For now, the Iranian government has suspended the death by stoning sentence meted out to Sakineh Mohammadi Ashtiani, the 43-year-old mother of two who was convicted of adultery. There is a lesson here.
There is often debate in free countries about whether it is counterproductive to protest human rights outrages committed by repressive countries. For most of the past decade, for example, while Hugo Chavez has cemented his relationship with Iran, he has made life for Venezuela's Jewish community more and more precarious. More than once, regime thugs have invaded Jewish community centers and synagogues. These violent outbursts were accompanied by escalating anti-Semitic rhetoric from state-controlled media and from the president himself.
A debate erupted within American Jewish circles. Is it better to protest loudly and publicly or will this simply make the lives of Jews in Venezuela that much harder?

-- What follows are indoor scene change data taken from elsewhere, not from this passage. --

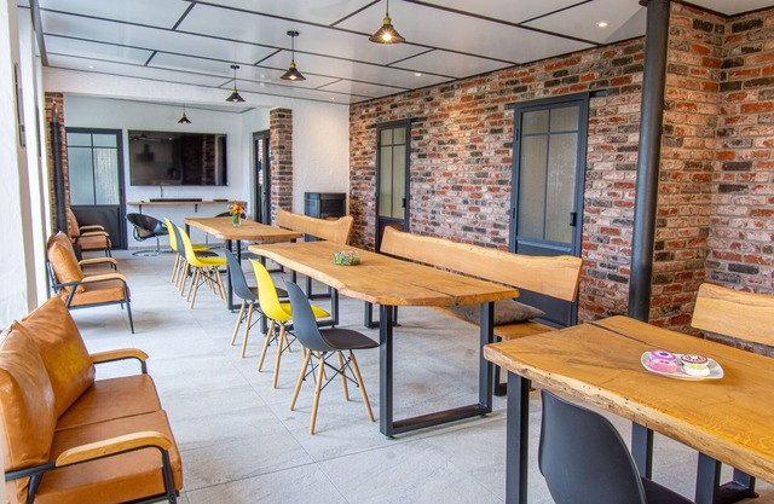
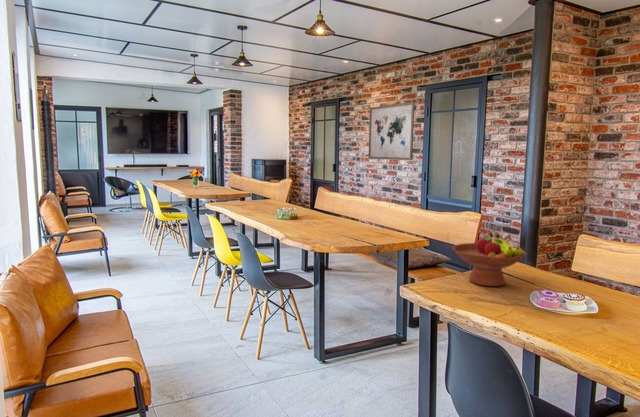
+ wall art [368,101,415,161]
+ fruit bowl [451,232,527,287]
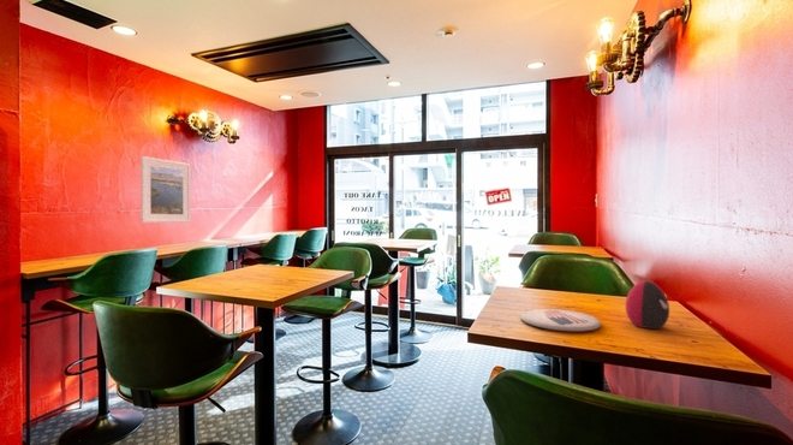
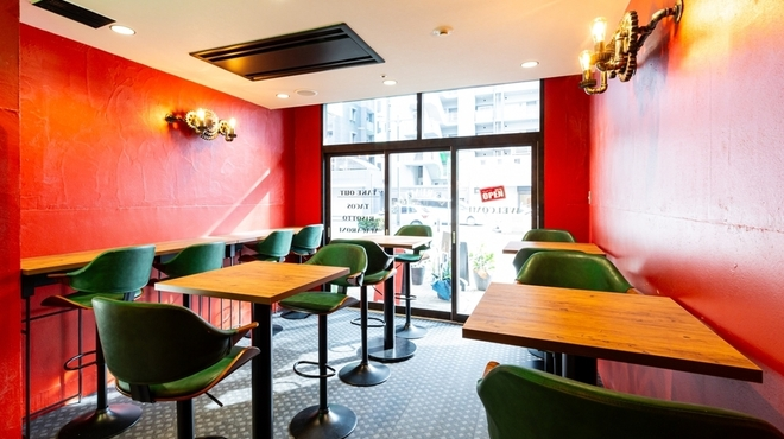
- decorative egg [625,279,670,330]
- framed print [139,155,192,224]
- plate [519,308,602,332]
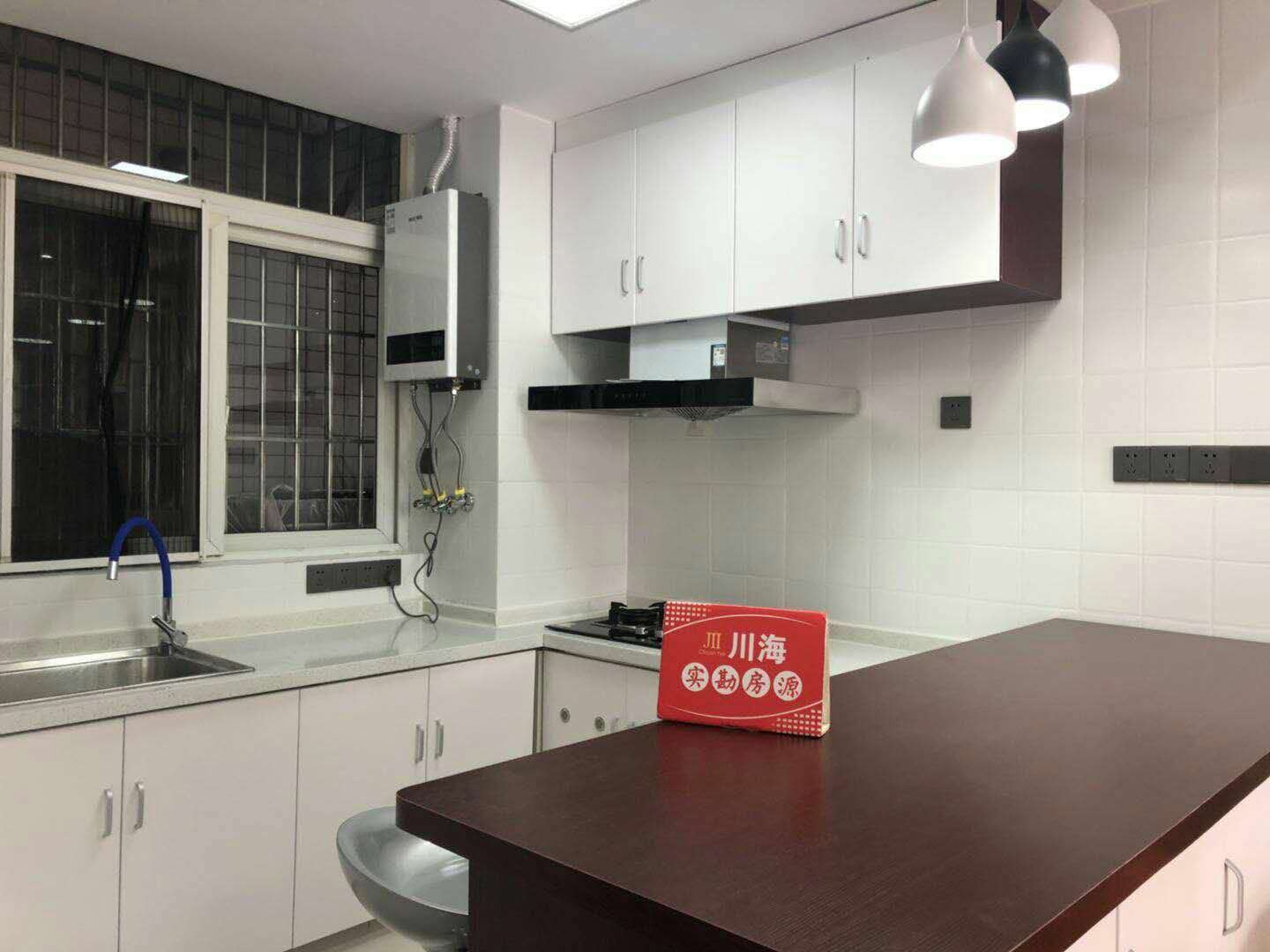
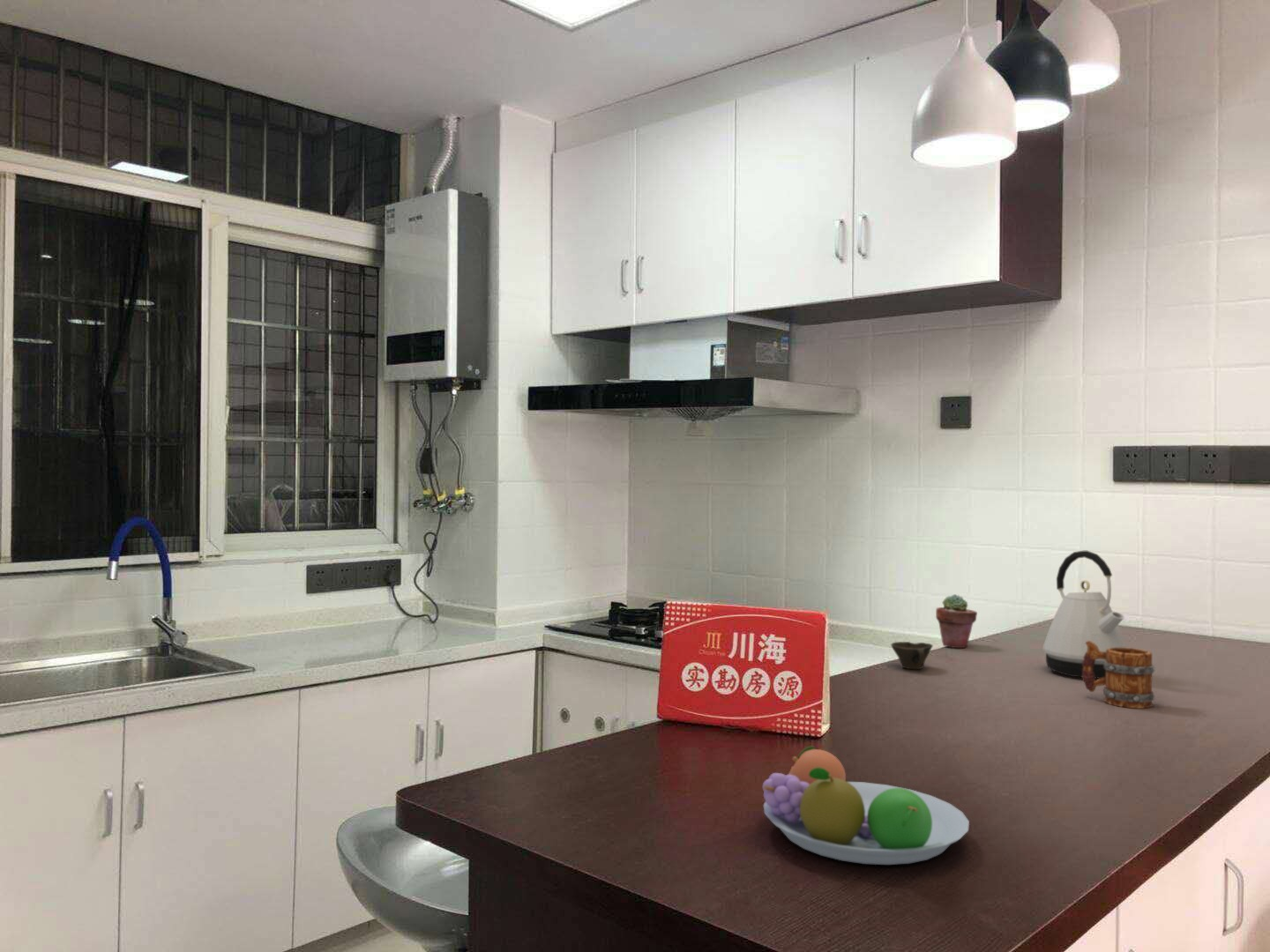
+ mug [1081,641,1156,710]
+ fruit bowl [762,746,970,866]
+ kettle [1042,550,1127,679]
+ potted succulent [935,593,978,649]
+ cup [890,641,934,670]
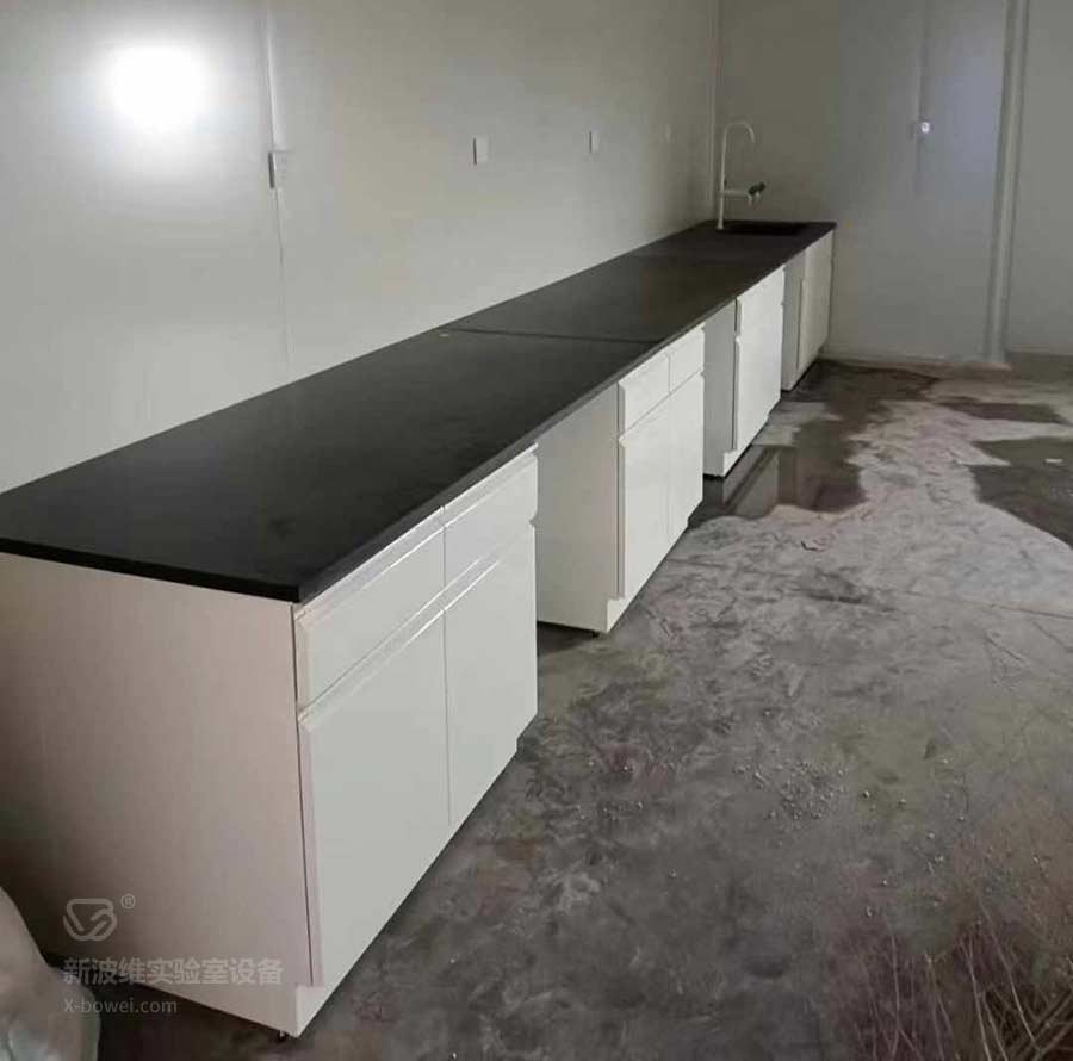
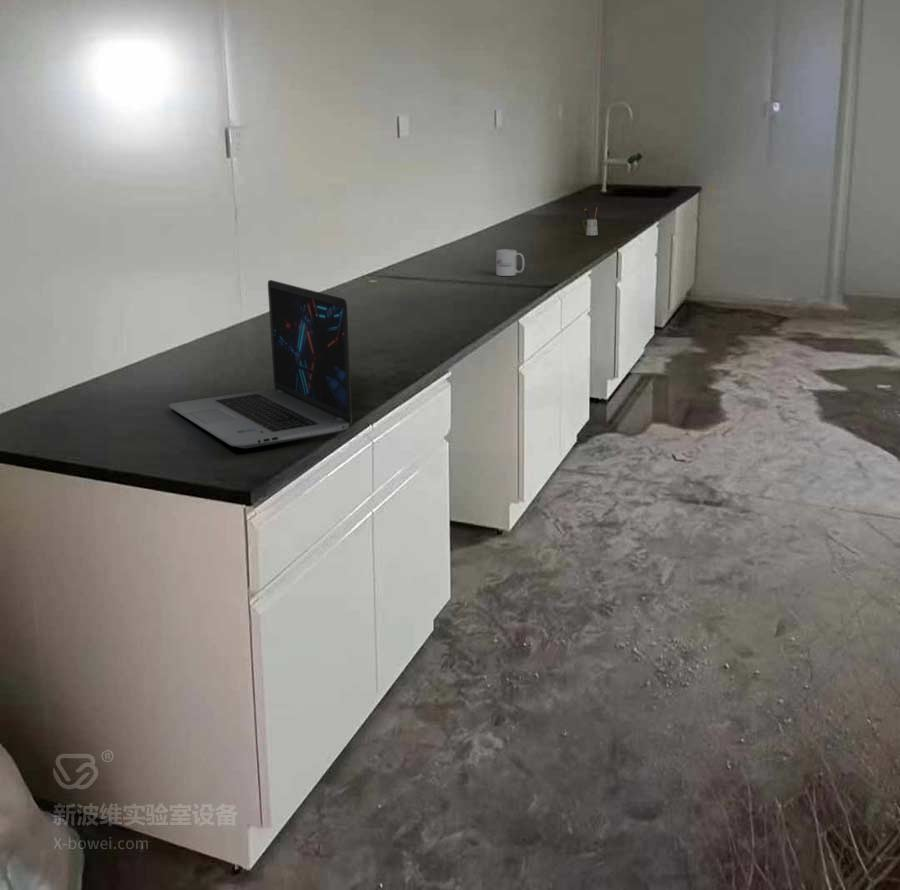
+ laptop [168,279,353,449]
+ mug [495,248,525,277]
+ pen holder [581,207,599,236]
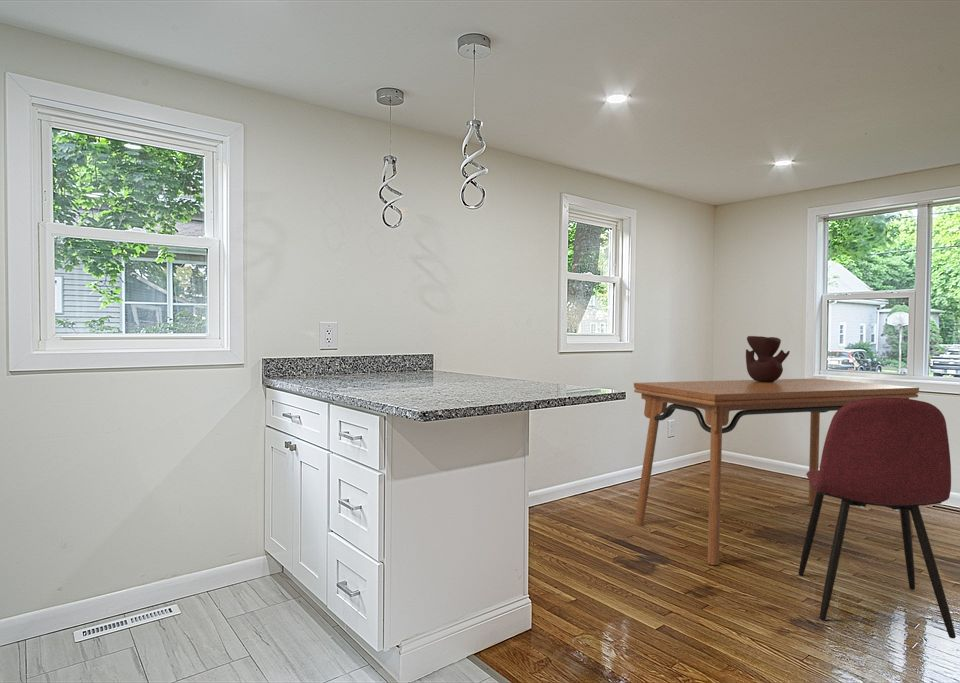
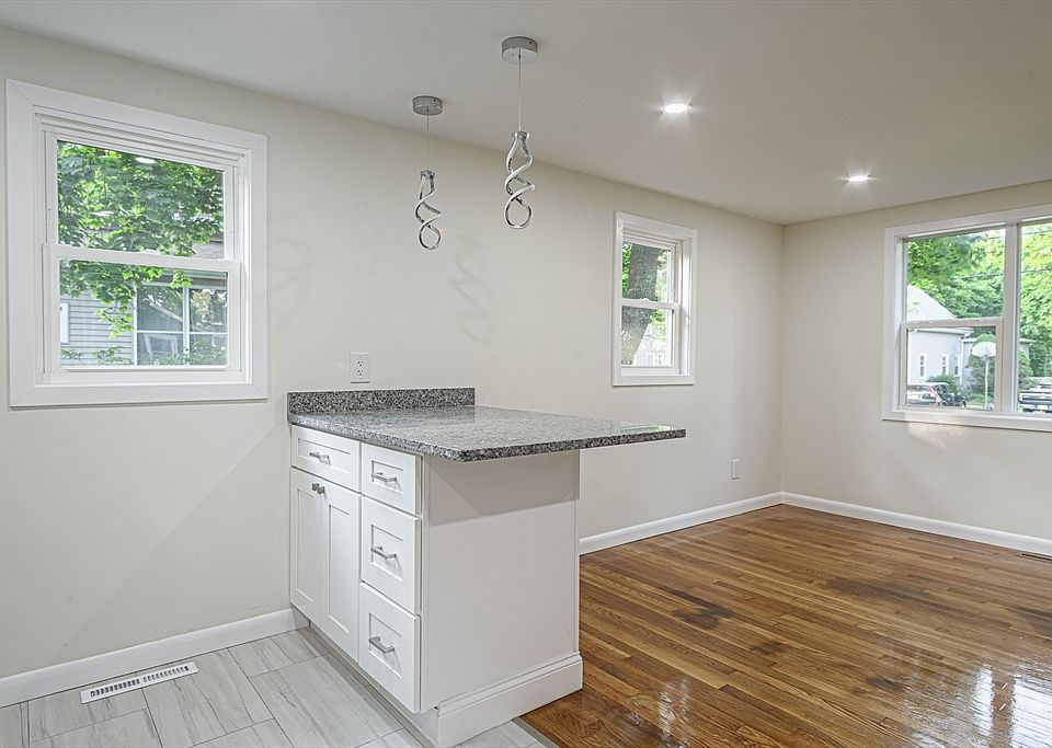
- vase [745,335,791,382]
- dining chair [797,398,957,639]
- dining table [633,377,920,566]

Writing in the Miami Herald in January 2008, Dina Siegel Vann of the American Jewish Committee cautioned that "Shouting and screaming from the safety of the United States may feel good to some, but the goal of the exercise is not to satisfy their needs (but those) of Venezuelan Jews who have repeatedly said that such behavior is likely to exacerbate the situation. ... Many in decision-making positions in the U.S. government have rightly, if belatedly, concluded that public confrontation with his regime should be avoided when possible."
Leaving aside the assertion that Venezuelan Jews preferred their American co-religionists to remain silent (many did not), and acknowledging that some in "decision-making positions in the U.S. government" preferred back-channel diplomacy (that would be the State Department), the call for "quiet diplomacy" sacrifices too much.
As we have seen in the case of Ashtiani, international protests very much do affect the way even the worst regimes treat their people.
During the 1970s, Jewish groups around the world drew attention to the plight of Jews in the Soviet Union. Through demonstrations, letter-writing, organizing at synagogues and on university campuses, even picketing the visiting Bolshoi Ballet, activists highlighted the fact that Jews in the USSR were not only second-class citizens, they were prisoners as well. Of course, all of the citizens of the USSR were prisoners, too. But only the Jews had an international cheering section. Bill Buckley wrote at the time that he hoped the Soviets would release every Jew who wished to emigrate -- except one -- so that the protests would continue.